====== Datos de la tarea
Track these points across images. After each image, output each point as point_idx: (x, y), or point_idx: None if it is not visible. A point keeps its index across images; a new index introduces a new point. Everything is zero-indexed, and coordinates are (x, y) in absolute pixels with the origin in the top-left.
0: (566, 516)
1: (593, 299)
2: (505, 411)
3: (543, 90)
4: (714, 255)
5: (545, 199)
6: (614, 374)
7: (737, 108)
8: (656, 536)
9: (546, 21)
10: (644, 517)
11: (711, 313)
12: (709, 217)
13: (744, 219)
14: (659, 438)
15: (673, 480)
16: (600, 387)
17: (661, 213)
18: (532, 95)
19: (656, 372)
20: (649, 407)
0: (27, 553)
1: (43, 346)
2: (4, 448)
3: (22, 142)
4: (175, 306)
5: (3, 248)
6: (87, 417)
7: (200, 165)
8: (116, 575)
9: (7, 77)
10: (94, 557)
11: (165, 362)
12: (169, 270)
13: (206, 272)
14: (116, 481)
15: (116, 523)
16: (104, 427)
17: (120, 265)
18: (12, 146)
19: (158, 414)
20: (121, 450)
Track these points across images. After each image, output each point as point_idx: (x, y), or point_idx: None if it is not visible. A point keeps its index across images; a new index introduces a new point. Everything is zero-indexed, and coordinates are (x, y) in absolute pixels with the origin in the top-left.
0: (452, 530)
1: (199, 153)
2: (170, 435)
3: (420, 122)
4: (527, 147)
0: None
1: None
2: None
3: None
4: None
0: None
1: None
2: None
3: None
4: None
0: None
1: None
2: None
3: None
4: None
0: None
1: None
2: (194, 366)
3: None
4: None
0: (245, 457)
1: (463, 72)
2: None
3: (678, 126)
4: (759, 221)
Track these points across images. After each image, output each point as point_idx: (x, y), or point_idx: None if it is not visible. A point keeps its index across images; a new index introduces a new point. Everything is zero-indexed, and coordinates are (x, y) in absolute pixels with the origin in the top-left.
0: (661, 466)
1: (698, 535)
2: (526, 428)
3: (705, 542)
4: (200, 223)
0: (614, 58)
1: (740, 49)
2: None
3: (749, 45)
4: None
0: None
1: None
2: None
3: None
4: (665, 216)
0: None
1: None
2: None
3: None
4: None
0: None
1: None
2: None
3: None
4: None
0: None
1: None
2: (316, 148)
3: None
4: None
============
Problema a resolver » Pasa todas las líneas de los registros anteriores a una tabla en Markdown con las columnas «Número» y «Línea del registro», una fila por línea con su número correlativo. Deja fuera las líneas en blanco.

Resultado final »
| Número | Línea del registro |
|---|---|
| 1 | Track these points across images. After each image, output each point as point_idx: (x, y), or point_idx: None if it is not visible. A point keeps its index across images; a new index introduces a new point. Everything is zero-indexed, and coordinates are (x, y) in absolute pixels with the origin in the top-left. |
| 2 | 0: (566, 516) |
| 3 | 1: (593, 299) |
| 4 | 2: (505, 411) |
| 5 | 3: (543, 90) |
| 6 | 4: (714, 255) |
| 7 | 5: (545, 199) |
| 8 | 6: (614, 374) |
| 9 | 7: (737, 108) |
| 10 | 8: (656, 536) |
| 11 | 9: (546, 21) |
| 12 | 10: (644, 517) |
| 13 | 11: (711, 313) |
| 14 | 12: (709, 217) |
| 15 | 13: (744, 219) |
| 16 | 14: (659, 438) |
| 17 | 15: (673, 480) |
| 18 | 16: (600, 387) |
| 19 | 17: (661, 213) |
| 20 | 18: (532, 95) |
| 21 | 19: (656, 372) |
| 22 | 20: (649, 407) |
| 23 | 0: (27, 553) |
| 24 | 1: (43, 346) |
| 25 | 2: (4, 448) |
| 26 | 3: (22, 142) |
| 27 | 4: (175, 306) |
| 28 | 5: (3, 248) |
| 29 | 6: (87, 417) |
| 30 | 7: (200, 165) |
| 31 | 8: (116, 575) |
| 32 | 9: (7, 77) |
| 33 | 10: (94, 557) |
| 34 | 11: (165, 362) |
| 35 | 12: (169, 270) |
| 36 | 13: (206, 272) |
| 37 | 14: (116, 481) |
| 38 | 15: (116, 523) |
| 39 | 16: (104, 427) |
| 40 | 17: (120, 265) |
| 41 | 18: (12, 146) |
| 42 | 19: (158, 414) |
| 43 | 20: (121, 450) |
| 44 | Track these points across images. After each image, output each point as point_idx: (x, y), or point_idx: None if it is not visible. A point keeps its index across images; a new index introduces a new point. Everything is zero-indexed, and coordinates are (x, y) in absolute pixels with the origin in the top-left. |
| 45 | 0: (452, 530) |
| 46 | 1: (199, 153) |
| 47 | 2: (170, 435) |
| 48 | 3: (420, 122) |
| 49 | 4: (527, 147) |
| 50 | 0: None |
| 51 | 1: None |
| 52 | 2: None |
| 53 | 3: None |
| 54 | 4: None |
| 55 | 0: None |
| 56 | 1: None |
| 57 | 2: None |
| 58 | 3: None |
| 59 | 4: None |
| 60 | 0: None |
| 61 | 1: None |
| 62 | 2: None |
| 63 | 3: None |
| 64 | 4: None |
| 65 | 0: None |
| 66 | 1: None |
| 67 | 2: (194, 366) |
| 68 | 3: None |
| 69 | 4: None |
| 70 | 0: (245, 457) |
| 71 | 1: (463, 72) |
| 72 | 2: None |
| 73 | 3: (678, 126) |
| 74 | 4: (759, 221) |
| 75 | Track these points across images. After each image, output each point as point_idx: (x, y), or point_idx: None if it is not visible. A point keeps its index across images; a new index introduces a new point. Everything is zero-indexed, and coordinates are (x, y) in absolute pixels with the origin in the top-left. |
| 76 | 0: (661, 466) |
| 77 | 1: (698, 535) |
| 78 | 2: (526, 428) |
| 79 | 3: (705, 542) |
| 80 | 4: (200, 223) |
| 81 | 0: (614, 58) |
| 82 | 1: (740, 49) |
| 83 | 2: None |
| 84 | 3: (749, 45) |
| 85 | 4: None |
| 86 | 0: None |
| 87 | 1: None |
| 88 | 2: None |
| 89 | 3: None |
| 90 | 4: (665, 216) |
| 91 | 0: None |
| 92 | 1: None |
| 93 | 2: None |
| 94 | 3: None |
| 95 | 4: None |
| 96 | 0: None |
| 97 | 1: None |
| 98 | 2: None |
| 99 | 3: None |
| 100 | 4: None |
| 101 | 0: None |
| 102 | 1: None |
| 103 | 2: (316, 148) |
| 104 | 3: None |
| 105 | 4: None |